Convergence of fixed point iteration for deblurring and denoising problem

Abstract

To solve deblurring and denoising problem, we present a proof of the global and linear convergence of fixed point iteration, as well as an estimate for the rate of convergence is given. We show the equivalence among three different iterative methods: half-quadratic regularization, iteration based on Bergman distance, Weiszfeld’s method.

Introduction

Given an observed image f which is often blurry and noisy, we want to get the true image u. The deblurring and denoising problem can be modeled by f = Ku + r, here, K is a known linear blur operator, u is the true image, r is the noise. If K is identity, the corresponding problem is called a denoising problem.

The total variation (TV) deblurring and denoising models are based on a variational problem with constraints using the TV norm as a nonlinear nondifferentiable functional. The formulation of these models was first given by Rudin et al. in [7] for the denoising model and Rudin and Osher in [8] for the deblurring and denoising case. The unconstrained minimization problem:

$$\underset{u}{\min }\left(|\nabla u{|}_{\beta }+\frac{\lambda }{2}\Vert \mathit{Ku}-f{\Vert }_{L^2}^2\right)$$

with $|\nabla u{|}_{\beta }={\int }_{\Omega }\sqrt{|\nabla u{|}^2+\beta }\mathrm{d}x\mathrm{d}y$, Ω is the image area; β > 0 is a regularization parameter and is usually small. Furthermore, the smallest positive machine number [5] β = 10^-32 can be chosen. The limit of the solutions of the problems when β → 0 is the solution without the perturbed problems [1]; λ being the penalty parameter; $K:L^2(\Omega )\to \mathcal{H}$ being a bounded linear operator whose kernel does not include the space of continuous functions; and $\mathcal{H}$ being some Hilbert space.

For the above problem, many methods have been shown to be effective, particularly for denoising problem. The Euler–Lagrange equation of the problem (1.1) in the more usual form is

$$0=-\nabla ·\left(\frac{\nabla u}{|\nabla u{|}_{\beta }}\right)+\lambda K^{\ast }(\mathit{Ku}-f)\text{.}$$

Eq. (1.2) is a nonlinear algebraic system, difficult to be solved. Vogel and Oman [10] proposed a fixed point iteration to linearize the corresponding Euler–Lagrange equation:

$$0=-\nabla ·\left(\frac{\nabla u^{k+1}}{|\nabla u^k{|}_{\beta }}\right)+\lambda K^{\ast }({\mathit{Ku}}^{k+1}-f)\text{.}$$

Numerical experiments in [10] suggest that the convergence of this fixed point iteration is global and rapid, so its convergence theory has attracted some attention [2], [3], especially for the denoising problem. A proof of the global and linear convergence for the discrete version of this algorithm to solve the denoising problem is presented in [4]. For a particular (finite element) discretization of the denoising problem, global convergence in a finite-dimensional setting is established, linear convergence properties, including rates and their dependence on various parameters, are examined in [9].

The purpose of the paper is the analysis of the fixed point iteration to solve the deblurring and denoising problem.
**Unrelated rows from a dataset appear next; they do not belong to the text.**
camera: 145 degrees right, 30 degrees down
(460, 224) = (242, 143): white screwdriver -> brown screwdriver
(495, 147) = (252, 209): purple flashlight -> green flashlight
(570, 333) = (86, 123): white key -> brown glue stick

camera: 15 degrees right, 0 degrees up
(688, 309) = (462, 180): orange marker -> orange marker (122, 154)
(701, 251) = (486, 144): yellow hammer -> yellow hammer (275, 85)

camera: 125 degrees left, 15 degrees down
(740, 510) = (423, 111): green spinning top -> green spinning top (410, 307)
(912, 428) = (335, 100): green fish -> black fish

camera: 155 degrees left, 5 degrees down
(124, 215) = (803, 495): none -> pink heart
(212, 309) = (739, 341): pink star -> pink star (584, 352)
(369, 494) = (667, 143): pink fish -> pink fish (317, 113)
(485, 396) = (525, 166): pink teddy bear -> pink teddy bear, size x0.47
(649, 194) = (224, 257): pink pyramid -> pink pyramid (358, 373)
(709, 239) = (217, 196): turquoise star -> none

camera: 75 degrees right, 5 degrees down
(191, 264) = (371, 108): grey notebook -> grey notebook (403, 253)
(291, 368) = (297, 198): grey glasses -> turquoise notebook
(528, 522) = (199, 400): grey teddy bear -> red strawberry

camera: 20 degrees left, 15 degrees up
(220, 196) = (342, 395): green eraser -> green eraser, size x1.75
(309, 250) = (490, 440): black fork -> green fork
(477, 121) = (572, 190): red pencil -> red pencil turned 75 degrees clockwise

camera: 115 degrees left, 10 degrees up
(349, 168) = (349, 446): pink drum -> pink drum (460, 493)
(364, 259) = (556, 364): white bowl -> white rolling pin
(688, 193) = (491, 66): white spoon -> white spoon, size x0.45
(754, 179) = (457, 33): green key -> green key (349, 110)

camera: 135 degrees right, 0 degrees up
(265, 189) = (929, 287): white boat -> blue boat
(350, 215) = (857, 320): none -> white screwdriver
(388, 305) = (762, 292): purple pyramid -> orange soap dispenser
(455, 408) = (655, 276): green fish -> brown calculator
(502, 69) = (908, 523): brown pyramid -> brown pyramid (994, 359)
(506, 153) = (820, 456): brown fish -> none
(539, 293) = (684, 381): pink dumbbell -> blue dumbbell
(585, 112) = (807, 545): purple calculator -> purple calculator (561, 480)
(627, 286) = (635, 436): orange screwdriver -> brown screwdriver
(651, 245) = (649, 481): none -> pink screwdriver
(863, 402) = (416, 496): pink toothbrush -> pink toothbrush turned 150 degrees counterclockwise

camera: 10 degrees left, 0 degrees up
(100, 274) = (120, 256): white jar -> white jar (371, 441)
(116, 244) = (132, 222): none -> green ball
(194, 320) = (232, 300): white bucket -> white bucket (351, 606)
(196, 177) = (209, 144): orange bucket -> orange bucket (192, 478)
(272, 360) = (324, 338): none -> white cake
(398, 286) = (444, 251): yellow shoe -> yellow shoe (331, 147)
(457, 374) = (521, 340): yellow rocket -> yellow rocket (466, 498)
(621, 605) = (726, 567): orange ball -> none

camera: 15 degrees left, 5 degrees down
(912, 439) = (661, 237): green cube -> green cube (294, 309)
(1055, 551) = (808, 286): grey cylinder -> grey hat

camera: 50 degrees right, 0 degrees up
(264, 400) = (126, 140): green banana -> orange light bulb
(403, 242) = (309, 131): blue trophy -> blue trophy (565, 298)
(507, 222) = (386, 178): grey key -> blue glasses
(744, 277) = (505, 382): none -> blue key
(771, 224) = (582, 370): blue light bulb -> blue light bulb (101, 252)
In Section 2, the generalized deblurring and denoising problem is introduced with the intent of establishing some basic notations and fixed point iteration is shown. In Section 3, how to get the fixed point iteration by half-quadratic regularization approach is shown. In Section 4, how to get the fixed point iteration based on Bergman distance is shown. In Section 5, how to get the fixed point iteration by generalized Weiszfeld’s method is shown. A proof of the global and linear convergence of the fixed point iteration, as well as an estimate for the rate of convergence is given. Some concluding remarks are presented in Section 6.